Collected data:
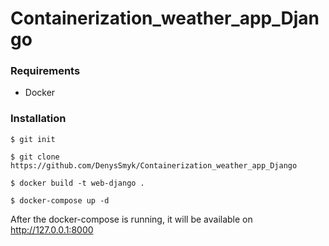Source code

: # Containerization_weather_app_Django

### Requirements
* Docker

### Installation
`$ git init`

`$ git clone https://github.com/DenysSmyk/Containerization_weather_app_Django`

`$ docker build -t web-django .`

`$ docker-compose up -d`

After the docker-compose is running, it will be available on  http://127.0.0.1:8000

§ Exercise brief
Print the records verbatim, without pictures.

§ Result of this exercise
Source code

: # Containerization_weather_app_Django

### Requirements
* Docker

### Installation
`$ git init`

`$ git clone https://github.com/DenysSmyk/Containerization_weather_app_Django`

`$ docker build -t web-django .`

`$ docker-compose up -d`

After the docker-compose is running, it will be available on  http://127.0.0.1:8000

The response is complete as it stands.